Le lendemain, les visiteurs comprenaient mieux pourquoi le géographe allemand Ratzel avait qualifié la Corse de « montagne dans la mer » (1899). Nous traversions les trois plus grandes et belles forêts, d’Aîtone, de Valdu Niellu et de Vizzavona, présentant le même étagement des châtaigniers aux bouleaux, entre lesquels dominent les imposants pins laricios, parfois mêlés de hêtres. Au col de Vergio, le plus haut de Corse (1464 m), au pied de la chaîne du Cinto, les porcs élevés en liberté n’hésitent pas à demander de la nourriture. Le contraste est grand à l’entrée dans la Scala di Santa Regina, profond défilé entaillé par le Golo, fleuve le plus long de l’île avec 90 kilomètres, dans le granit rouge ; quelques touffes sont éparses parmi des rochers dénudés taillés en aiguilles.
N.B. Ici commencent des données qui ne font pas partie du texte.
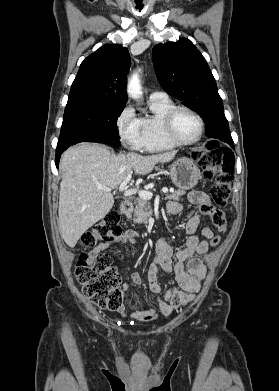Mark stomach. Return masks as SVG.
<instances>
[{
    "instance_id": "obj_1",
    "label": "stomach",
    "mask_w": 279,
    "mask_h": 391,
    "mask_svg": "<svg viewBox=\"0 0 279 391\" xmlns=\"http://www.w3.org/2000/svg\"><path fill=\"white\" fill-rule=\"evenodd\" d=\"M169 174L173 184L185 191L196 186L200 170L193 160L184 157L171 164Z\"/></svg>"
}]
</instances>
Le spectacle naturel allait encore enchanter et surprendre celles et ceux qui découvraient la Corse, cette « montagne dans la mer », selon la formule du géographe allemand Ratzel. Les contrastes sont saisissants entre la côte cristalline du Sud, où le « Lion de Rocapina » semble monter la garde sur la Méditeranée, et les blanches falaises calcaires de Bonifacio, vues depuis une vedette. La forêt d’Ospedale, les aiguilles de Bavella et leur décor tourmenté, donnaient les derniers exemples de la montagne avant la descente dans la Plaine Orientale, moins attractive mais ne manquant pas d’attraits avec ses plages et ses étangs.
La météorologie a ajouté une touche imprévue, qui a pu être désagréable ou inquiétante à certains mais a mieux fait connaître le climat méditerranéen. Le 18 Août, un orage d’une violence inouïe s’est abattu sur Ajaccio quand nous étions, heureusement, à l’abri dans le Musée Fesch. Le 19, nous arrivions à Bonifacio lorsque le « libecciu »chassait la dépression en soufflant à 120 Kilomètres à l’heure ; les vagues atteignaient une hauteur de 6 à 7 mètres mais les éléments se calmaient dans la nuit et permettaient une belle promenade maritime le lendemain. Ainsi, les Amopaliens yvelinois ont pu avoir une impression plus complète de la géographie de la Corse avant de repartir, également ravis par la convivialité du groupe, sur le continent et préparer le prochain voyage annuel ; certains participants souhaitaient retourner individuellement sur l’île pour approfondir leurs découvertes.